HR article for Real Business
How to stop your top talent heading for the door
Here are five ways to retain your best talent and encourage new talent to join your organisation.
Finding, hiring and training new members of staff is an expensive exercise: £30,614, according to recent research. This is a startling amount for any business to incur, particularly for an SME.
It is more effective to retain the staff you do have. But, how does an SME stop their staff heading off to work for a large organisation who can offer higher pay and more financial perks.
In reality, an SME can’t compete with these large organisations, not on a financial basis anyway. SMEs need to leverage their position in other ways. These practical tips explain how to keep top talent within the business.
Money is not everything
SMEs do not have the financial resources to compete with larger companies on a salary basis. It makes more sense for them to focus less on pay and more on additional benefits.
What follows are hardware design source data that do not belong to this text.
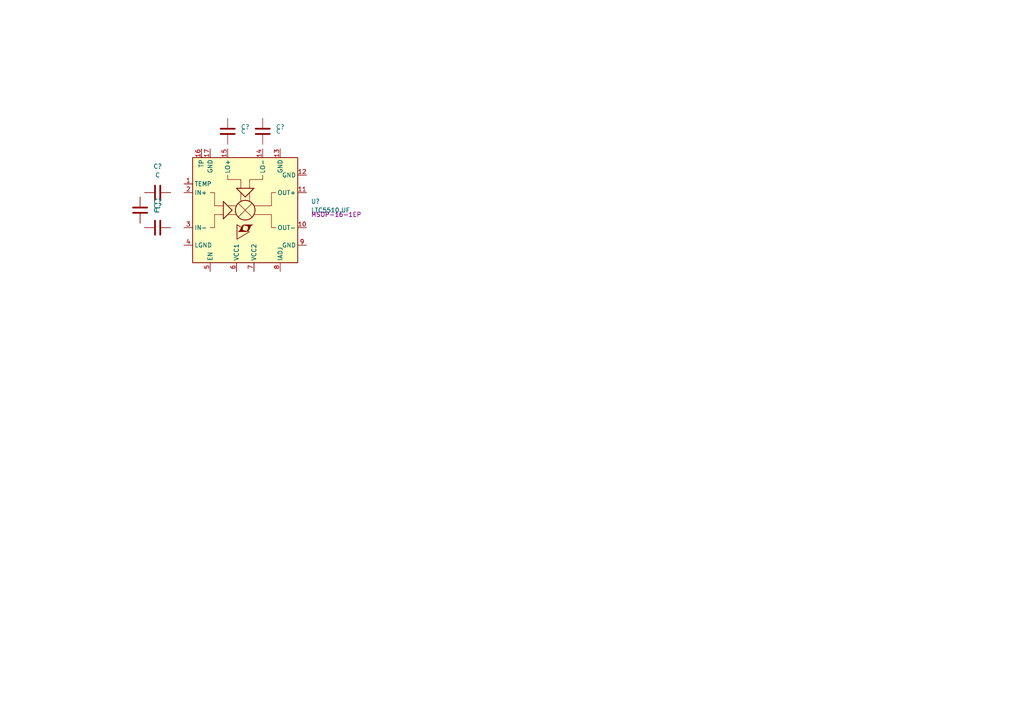
<source format=kicad_sch>
(kicad_sch (version 20201015) (generator eeschema)

  (paper "A4")

  


  (symbol (lib_id "Device:C") (at 40.64 60.96 180) (unit 1)
    (in_bom yes) (on_board yes)
    (uuid "00000000-0000-0000-0000-00005733af6e")
    (property "Reference" "C?" (id 0) (at 44.45 59.69 0)
      (effects (font (size 1.27 1.27)) (justify right))
    )
    (property "Value" "C" (id 1) (at 44.45 60.96 0)
      (effects (font (size 1.27 1.27)) (justify right))
    )
    (property "Footprint" "" (id 2) (at 39.6748 57.15 0))
    (property "Datasheet" "" (id 3) (at 40.64 60.96 0))
  )

  (symbol (lib_id "Device:C") (at 45.72 55.88 270) (unit 1)
    (in_bom yes) (on_board yes)
    (uuid "00000000-0000-0000-0000-00005733aee7")
    (property "Reference" "C?" (id 0) (at 45.72 48.26 90))
    (property "Value" "C" (id 1) (at 45.72 50.8 90))
    (property "Footprint" "" (id 2) (at 41.91 56.8452 0))
    (property "Datasheet" "" (id 3) (at 45.72 55.88 0))
  )

  (symbol (lib_id "Device:C") (at 45.72 66.04 270) (unit 1)
    (in_bom yes) (on_board yes)
    (uuid "00000000-0000-0000-0000-00005733af55")
    (property "Reference" "C?" (id 0) (at 45.72 58.42 90))
    (property "Value" "C" (id 1) (at 45.72 60.96 90))
    (property "Footprint" "" (id 2) (at 41.91 67.0052 0))
    (property "Datasheet" "" (id 3) (at 45.72 66.04 0))
  )

  (symbol (lib_id "Device:C") (at 66.04 38.1 180) (unit 1)
    (in_bom yes) (on_board yes)
    (uuid "00000000-0000-0000-0000-00005733afc7")
    (property "Reference" "C?" (id 0) (at 69.85 36.83 0)
      (effects (font (size 1.27 1.27)) (justify right))
    )
    (property "Value" "C" (id 1) (at 69.85 38.1 0)
      (effects (font (size 1.27 1.27)) (justify right))
    )
    (property "Footprint" "" (id 2) (at 65.0748 34.29 0))
    (property "Datasheet" "" (id 3) (at 66.04 38.1 0))
  )

  (symbol (lib_id "Device:C") (at 76.2 38.1 180) (unit 1)
    (in_bom yes) (on_board yes)
    (uuid "00000000-0000-0000-0000-00005733af9d")
    (property "Reference" "C?" (id 0) (at 80.01 36.83 0)
      (effects (font (size 1.27 1.27)) (justify right))
    )
    (property "Value" "C" (id 1) (at 80.01 38.1 0)
      (effects (font (size 1.27 1.27)) (justify right))
    )
    (property "Footprint" "" (id 2) (at 75.2348 34.29 0))
    (property "Datasheet" "" (id 3) (at 76.2 38.1 0))
  )

  (symbol (lib_id "ADI_RF:LTC5510.UF") (at 71.12 60.96 0) (unit 1)
    (in_bom yes) (on_board yes)
    (uuid "00000000-0000-0000-0000-00005733ae99")
    (property "Reference" "U?" (id 0) (at 90.17 58.42 0)
      (effects (font (size 1.27 1.27)) (justify left))
    )
    (property "Value" "LTC5510.UF" (id 1) (at 90.17 60.96 0)
      (effects (font (size 1.27 1.27)) (justify left))
    )
    (property "Footprint" "MSOP-16-1EP" (id 2) (at 90.17 62.23 0)
      (effects (font (size 1.27 1.27)) (justify left))
    )
    (property "Datasheet" "" (id 3) (at 30.48 58.42 0))
  )
)

</source>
These can include offering free breakfasts once a week, Friday afternoon drinks in the office, dress down days, turning a corner of the office into a relaxation area, allowing them to carry holidays over.
Taking this one step further could involve implementing a staff discount scheme, giving staff discounts on holidays or days out.
Setting the right balance
Getting the right work / life balance is a top priority for everybody. Larger institutions are more rigid when it comes to working hours.
It is thought that in order for people to succeed at large companies, they have to put in ‘long hours’. SMEs can use this to their advantage, been more flexible with their staff, allowing them to leave early for doctor’s appointments, giving them the opportunity to work from home or doing overtime in return for days off in lieu.
Engagement is key
Keeping staff feeling ‘engaged’ with the company is the most difficult task for all organisations. When they first start they are full of enthusiasm and are eager to impress the boss.
As time goes on, if you don’t motivate and engage them these feelings diminish. Simple things can turn this around. A ‘through it in the pot’ afternoon, are great for encouraging staff creativity and stimulating ideas for growth or improvement. Sometimes the craziest ideas are the best!
Also, things such as staff developments days or starting an a quarterly company newsletter will improve staff engagement.
Recognise staff contributions
You don’t have to say ‘Well done,’ every time an employee completes a task, but if they have done an outstanding job on a project, they need to be recognised for it.
A simple, ‘Well done that was a great job’, goes a long way. It makes people feel valued, gives them a sense of pride in their work and shows that their hard work is appreciated.
Don’t set boundaries
A reason many people choose to work for an SME is that they know they will have the opportunity to get involved in different projects. In larger organisations, people can become defined by their job title and an attitude of ‘that is not my job’ can set in.
SMEs have the opportunity to develop a role to suit the person. If an employee shows outstanding skills in a certain area, discuss with them how it can be incorporated into their role.
Don’t ignore your staff’s invaluable skills, at the end of the day it could cost you a lot of money!